Thursday, November 20, 2014

African Vacation

Thanks to my good friend Greg and my other good friend Jay, my kids and I were introduced to the fantastic family game called 10 Days in Africa. This game - and all of its other iterations, including 10 Days in Europe, 10 Days in Asia, 10 Days in the Americas, 10 Days in the USA - is a fantastic geography lesson on top of a strategy game deep enough for adults to enjoy but functionally simple enough for even my 6-year-olds to not only grasp, but beat me at!

Each player has 10 days in which to fulfill a trip across Africa by foot, by car, and by plane. Seems easy enough. But the complexity is this: you first fill each of your 10 slots with a random draw of countries and vehicles for travel. Then, in turns, you try to make sense of your jumble, organize the travel correctly, and draw new cards as-needed to make your trip work, all in-secret with your tiles facing away from your opponent. The first one to complete 10 days is the winner.

Players travel by foot to contiguous countries. A car tile allows the player to skip 1 country in between, and a plane tile allows a player to travel from one color of country to the same-colored country using that color of plane (a blue plane allows a player to travel from one blue country to another one anywhere on the continent, red for red, yellow for yellow). 

In Which Isaac and Dominic Conspire
The concept is so simple, but it really makes players think tactically, given your introductory jumble of tiles, about how to quickly put things in order. How does one know if one should start with one of or even any of the tiles they currently have, given what one could draw? 

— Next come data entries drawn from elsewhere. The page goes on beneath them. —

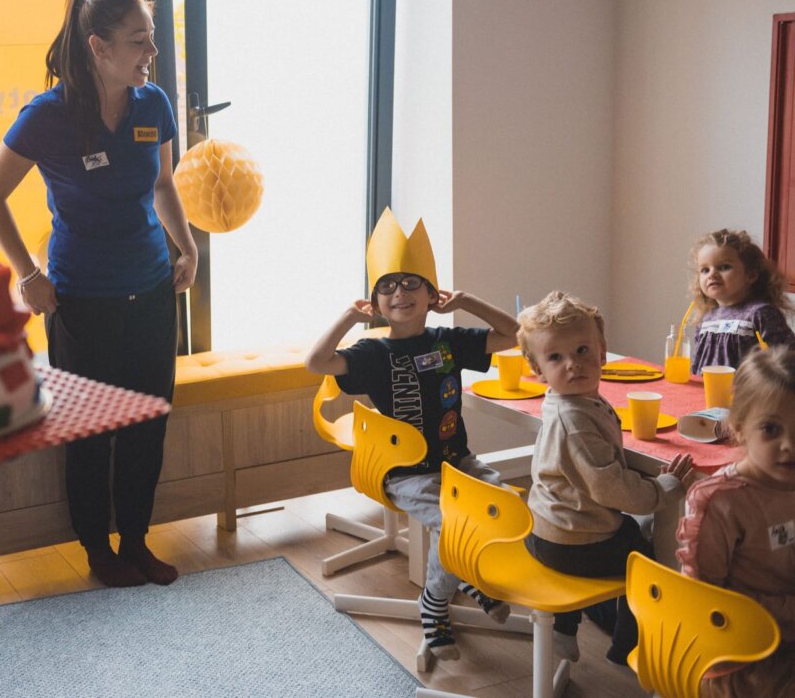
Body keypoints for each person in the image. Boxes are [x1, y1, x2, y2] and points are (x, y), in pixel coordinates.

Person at [0, 0, 197, 588]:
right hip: (80, 300)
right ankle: (98, 550)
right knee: (91, 431)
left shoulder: (153, 105)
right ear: (99, 48)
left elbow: (164, 186)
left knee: (147, 424)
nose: (152, 50)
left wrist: (188, 245)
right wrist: (28, 274)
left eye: (150, 36)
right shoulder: (48, 116)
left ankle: (135, 541)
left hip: (150, 290)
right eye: (138, 40)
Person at [305, 214, 519, 660]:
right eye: (388, 286)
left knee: (503, 504)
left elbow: (513, 335)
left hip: (456, 461)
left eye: (411, 284)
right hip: (404, 473)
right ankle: (436, 601)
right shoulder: (372, 351)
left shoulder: (449, 341)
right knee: (454, 523)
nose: (399, 293)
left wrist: (466, 300)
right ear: (377, 301)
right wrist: (349, 316)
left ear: (431, 295)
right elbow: (316, 363)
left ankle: (465, 577)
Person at [517, 291, 694, 664]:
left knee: (630, 529)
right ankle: (626, 649)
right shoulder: (575, 421)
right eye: (555, 357)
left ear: (602, 351)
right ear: (538, 369)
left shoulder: (570, 401)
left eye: (582, 351)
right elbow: (610, 487)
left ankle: (567, 627)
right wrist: (661, 490)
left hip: (547, 529)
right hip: (571, 542)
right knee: (647, 562)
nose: (573, 364)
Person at [676, 346, 795, 697]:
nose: (790, 445)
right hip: (737, 656)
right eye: (771, 429)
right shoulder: (720, 501)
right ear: (740, 429)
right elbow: (707, 604)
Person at [689, 228, 794, 375]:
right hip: (706, 395)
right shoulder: (707, 319)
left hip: (748, 396)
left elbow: (787, 361)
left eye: (724, 267)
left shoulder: (760, 313)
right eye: (705, 270)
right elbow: (697, 365)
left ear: (751, 275)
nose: (712, 274)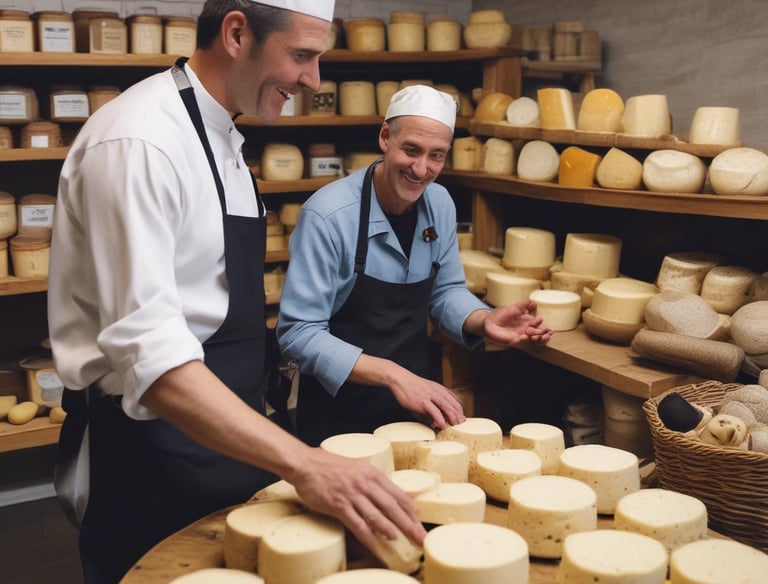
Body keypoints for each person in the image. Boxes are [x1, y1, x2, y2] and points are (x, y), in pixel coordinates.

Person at [47, 2, 425, 582]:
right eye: (301, 55)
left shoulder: (224, 137)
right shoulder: (139, 143)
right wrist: (304, 462)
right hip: (152, 455)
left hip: (234, 440)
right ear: (236, 33)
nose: (313, 80)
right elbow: (155, 360)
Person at [277, 84, 554, 446]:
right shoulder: (328, 216)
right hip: (339, 416)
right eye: (411, 150)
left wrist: (483, 320)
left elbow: (447, 291)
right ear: (385, 137)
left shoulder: (439, 204)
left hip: (417, 405)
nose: (422, 169)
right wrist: (393, 375)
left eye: (436, 156)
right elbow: (298, 334)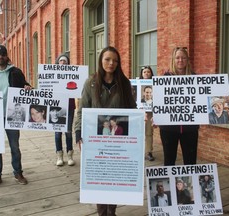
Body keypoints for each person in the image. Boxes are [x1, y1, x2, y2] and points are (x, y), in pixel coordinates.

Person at [74, 46, 136, 216]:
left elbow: (132, 108)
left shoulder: (124, 83)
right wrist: (78, 133)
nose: (111, 63)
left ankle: (112, 211)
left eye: (115, 60)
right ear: (101, 60)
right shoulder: (91, 83)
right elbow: (82, 110)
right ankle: (102, 212)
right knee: (99, 176)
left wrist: (140, 119)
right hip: (96, 137)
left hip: (118, 138)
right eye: (108, 59)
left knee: (114, 176)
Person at [0, 44, 31, 188]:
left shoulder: (16, 72)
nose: (1, 57)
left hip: (13, 115)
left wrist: (27, 87)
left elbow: (25, 85)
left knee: (15, 146)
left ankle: (18, 172)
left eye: (3, 54)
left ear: (6, 56)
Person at [159, 47, 199, 166]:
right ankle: (169, 184)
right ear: (173, 60)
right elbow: (159, 101)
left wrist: (223, 98)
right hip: (168, 128)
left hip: (190, 128)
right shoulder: (165, 78)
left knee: (191, 161)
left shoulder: (195, 78)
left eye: (183, 57)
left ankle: (190, 184)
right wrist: (155, 116)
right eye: (177, 57)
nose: (180, 60)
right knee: (169, 160)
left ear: (187, 60)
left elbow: (205, 97)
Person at [54, 53, 76, 166]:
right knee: (57, 132)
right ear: (57, 63)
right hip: (56, 107)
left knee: (68, 132)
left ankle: (70, 155)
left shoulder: (73, 74)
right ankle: (59, 156)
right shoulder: (52, 75)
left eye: (65, 61)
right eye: (61, 61)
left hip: (69, 106)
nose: (63, 62)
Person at [140, 66, 155, 161]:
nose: (146, 73)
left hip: (150, 113)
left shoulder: (155, 84)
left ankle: (148, 152)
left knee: (149, 133)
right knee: (138, 133)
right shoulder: (137, 84)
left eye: (148, 72)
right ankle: (138, 151)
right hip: (139, 112)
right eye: (144, 72)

Endlessly complex and engaging, this game also has given my kids a sense of geography. Each tile includes not only the name and shape (and color for game purposes) of each country in the massive continent, but population and capital as well! 

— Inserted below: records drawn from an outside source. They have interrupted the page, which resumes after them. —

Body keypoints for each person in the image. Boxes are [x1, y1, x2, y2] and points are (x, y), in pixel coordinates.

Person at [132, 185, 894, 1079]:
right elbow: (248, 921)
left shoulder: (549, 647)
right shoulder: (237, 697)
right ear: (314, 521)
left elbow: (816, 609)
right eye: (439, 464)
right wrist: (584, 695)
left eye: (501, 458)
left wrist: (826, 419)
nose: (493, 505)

Tangentially: I tend to listen to NPR in the mornings as I prepare breakfast for the boys before school. With all of the news around ebola, we have played this game, and my kids were able to identify the countries threatened by the disease. They also got a sense of just how vast a continent Africa is, and just how far away other countries are from the threat. 

This is one of those games you can play as a family or even as a date-night couples game (2-4 players). 

One of these days, we'd love to get the other games and find a way to link each of them into one uber-game: 10 days around the world!

1 comment:

  1. Greg first introduced the game to me, and now we have Africa, Europe, Asia, and the USA. I really enjoy Europe for some reason (I think it's the sea travel), but they are all fun. And we have played 30 days across Africa/Europe/Asia, which is pretty maddening.

    One warning about this as a "date night" game though: it can be challenging to carry on a conversation while playing the game. The first time I played it, the usual talking/banter/barnyard-animal-noises that accompanies gaming at Greg's house was going on. But as we started to look at our tiles, the table fell silent for several minutes as we tried to get our minds around how to organize the 10-day route. As Noah suggested: while the rules are simple enough that anyone can grasp them in a matter of minutes, the tactics can be pretty mind-bending.